Maggie also contracted COVID-19 during the pandemic and has not fully recovered. She has been managing the effects of long COVID ever since, sharing she is not her old self anymore. Medicaid has covered the care she needs to manage her condition while she continues to show up for her family every day.
Her loved one with severe mental illness has needed crisis intervention on multiple occasions, including for suicidal ideation. Each time, Medicaid made it possible for him to get care. Most recently, he was able to access a specialized facility that accepts Medicaid and limited private insurance. Without that coverage, that option would not have existed.
“Medicaid has literally saved his life,” Maggie said. “Many times.”
She is alarmed by proposed work requirements in federal legislation and what they would mean for him. Her loved one has tried, over and over, to work. He volunteers. He pushes through severe anxiety. But the barriers that accompany severe mental illness are real, and they are not always visible. “He may not look physically disabled,” Maggie said, “but he does need the support. He does need Medicaid to survive.”
The language around work requirements, she says, does not account for people like him. “What is the definition of able-bodied?” she asked. “That’s not clear in the bill.” She finds the framing ableist and disconnected from the reality of what it means to live with a serious mental health condition.
Maggie pushes back on the assumption underlying work requirements: that Medicaid recipients are not contributing. Many are already working, she says, often for low wages. Many others are caregivers for children or family members with disabilities, a responsibility that makes full-time employment nearly impossible, especially without access to affordable childcare. “So, you’re going to do both?” she asked, describing the impossible position caregivers would face.
Work requirements, she notes, have already been tested in other states. The result was not greater employment. It was people who were eligible for Medicaid losing coverage because of administrative hurdles they could not clear.
Maggie also has a child with disabilities whose care and support services depend heavily on Medicaid, including OPWDD waiver services for individuals with developmental disabilities.
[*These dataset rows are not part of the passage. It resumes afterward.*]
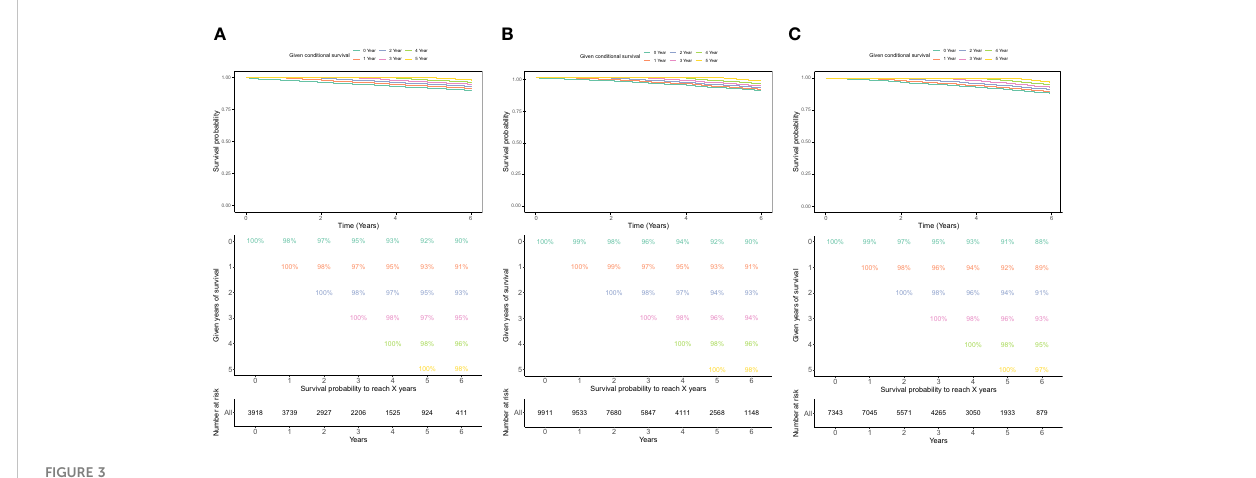
FIGURE 3 The conditional probability of survival of LONT ≥ 0.920 (A) , -0.586 ≤ LONT<0.920 (B) , and LONT<-0.586 (C)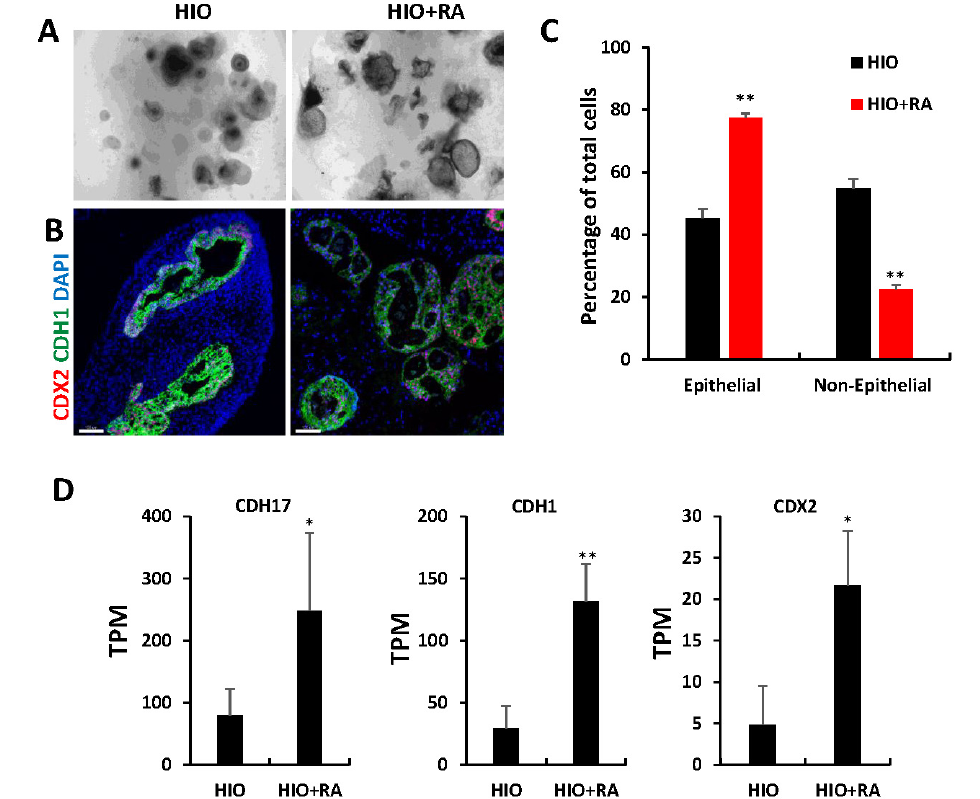
Figure 4. Retinoic acid promotes epithelial growth. ( A ) Light microscopy images of HIOs and HIOs + RA. ( B ) Immunofluorescence staining of 35-day-old organoids from (HIOs and HIOs + RA) for CDX2 (red), CDH1 (green) and counterstained with DAPI. ( C ) Quantification of the percentage of epithelial and non-epithelial cells per organoid section. Data are presented as the mean ± SEM. n = 7–8 organoids per treatment group. ( D ) Graphs of TPM values of epithelial genes from RNA-seq data of 35-day-old HIOs and HIOs + RA. Values are displayed as the mean ± SD. n = 4 per treatment group. * denotes a p value < 0.05. ** denotes a p value of <0.01 based on t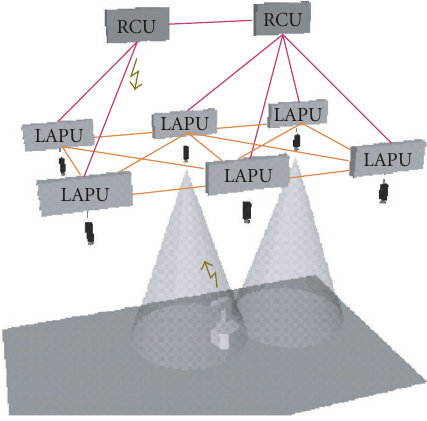
Figure 1: Distributed structure of the navigation system.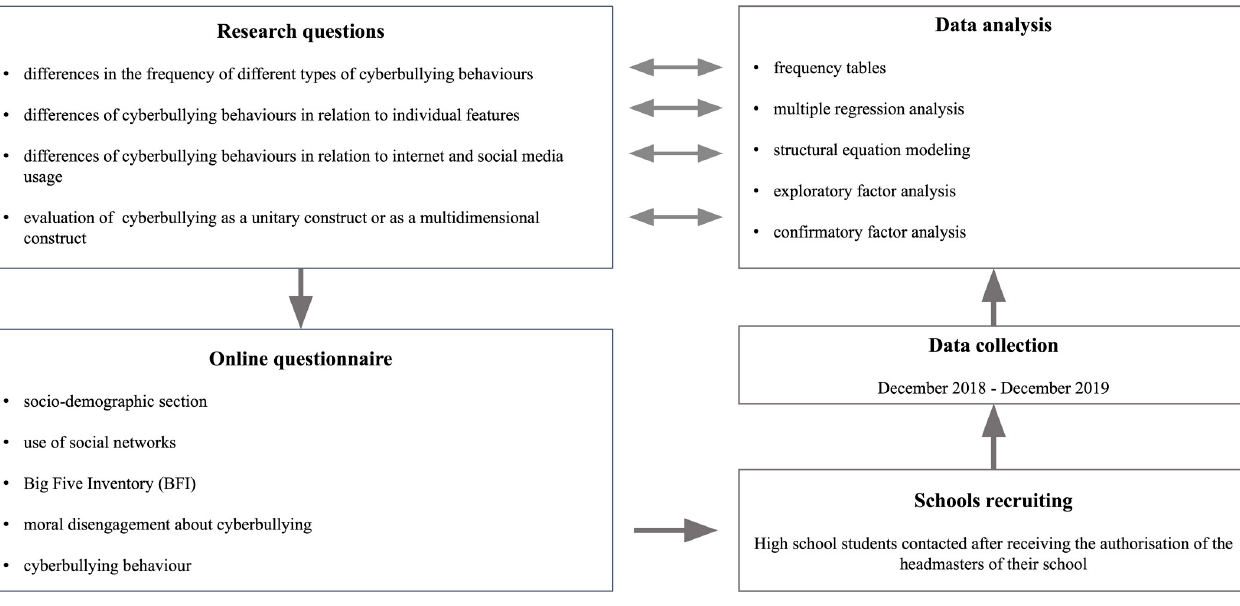
Fig 1. Visual summary of the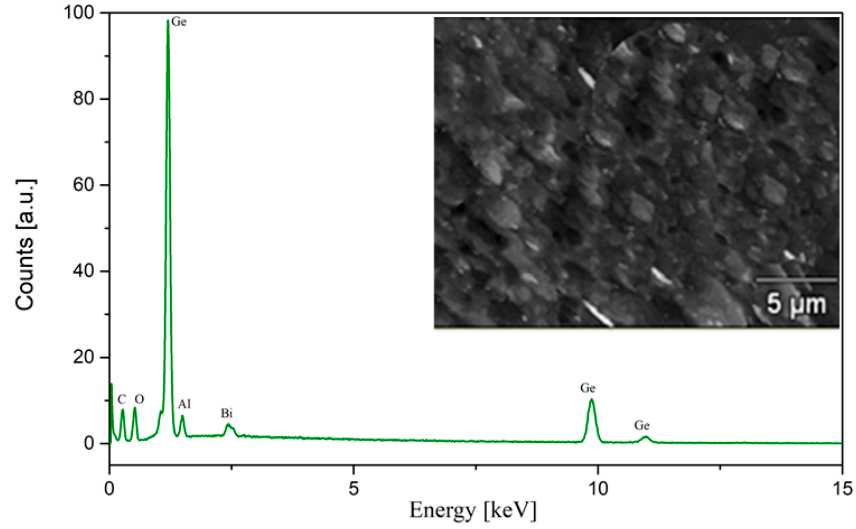
Figure 4. An example of EDXS analysis spectrum with SEM micrograph of examined glass.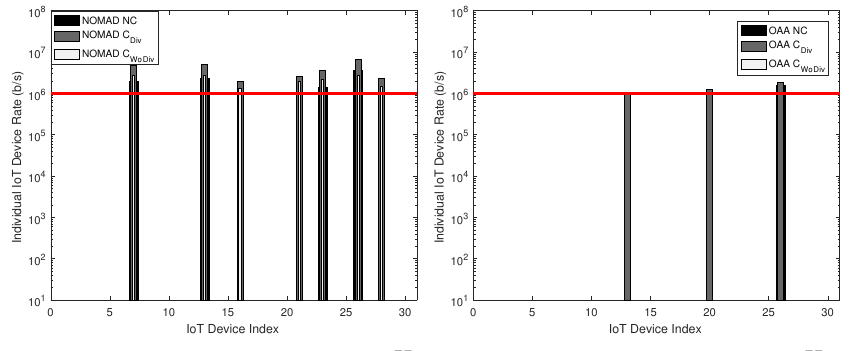
( b ) OAA with K = 30, R = 5, Objective f EE Γ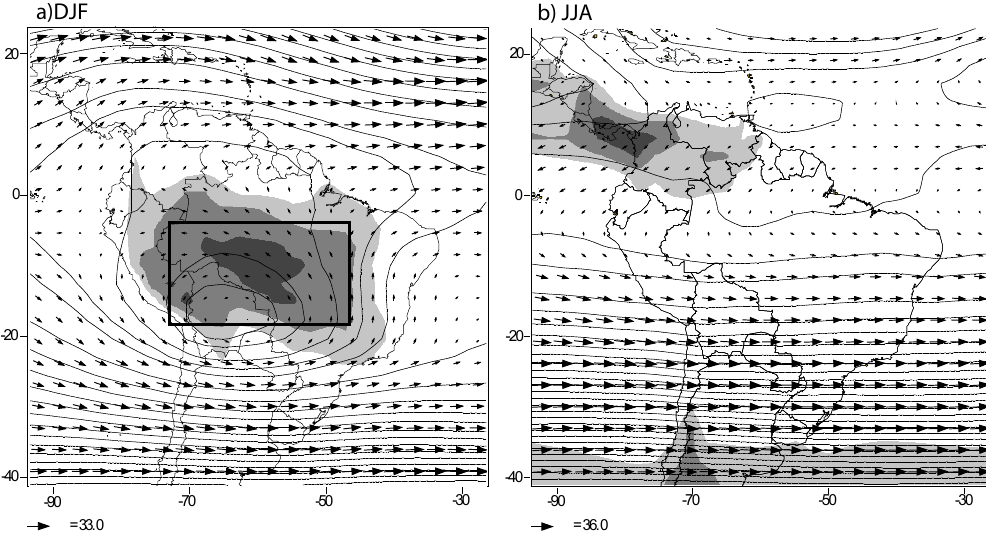
Fig. 1. Long-term mean 200hPa wind and geopotential height and outgoing long-wave radiation based on NCEP/NCAR reanalysis and NOAA-OLR data for (a) austral summer (December–February, DJF) and (b) winter (June–August, JJA). Contour interval is 25gpm, 10gpm above 12400 and 5gpm above 12430. Light, medium, and dark shades indicate OLR values less than 225, 210, and 195Wm − 2 . Black rectangle in (a) denotes region of strongest convective activity during DJF used to create monsoon index M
She describes the process of securing that eligibility as a second job, one that is unpaid, relentless and ongoing. “You have to do it in order to get just the minimum for your kid,” she said.
Even without explicit language targeting OPWDD services in proposed federal legislation, Maggie understands that cuts to Medicaid will cascade. “Just because you don’t directly have language in the bill that states that something’s going to be taken away doesn’t mean that it’s not going to affect those people,” she said. Medicaid, she explains, is deeply intertwined with hospital networks, jobs, and even private insurance premiums. When it weakens, everything connected to it weakens too.
Maggie lives in Queens, NY, and relies on safety-net hospitals like Elmhurst Hospital and the New York City Health and Hospitals network. She worries that reduced federal Medicaid funding will diminish what those institutions can provide to her community, which includes many Black and brown residents, immigrants, people with disabilities, and low-income families. “Do you know how many lives depend on those safety-net hospitals?” she asks, adding, “It’s going to affect every single person in the state, every single person in the country.”
Maggie thinks often about the people she knows and the people she does not: those who do not speak English, who lack access to the kind of information and advocacy networks she has built through her work with Medicaid Matters New York. “What about the people who don’t speak the language, who are not as privileged as me?” she asked.
Her message to the lawmakers who voted for these cuts is direct.
“People will die. And they have no idea the monster that they have unleashed. They have no idea the lives they’re going to destroy.”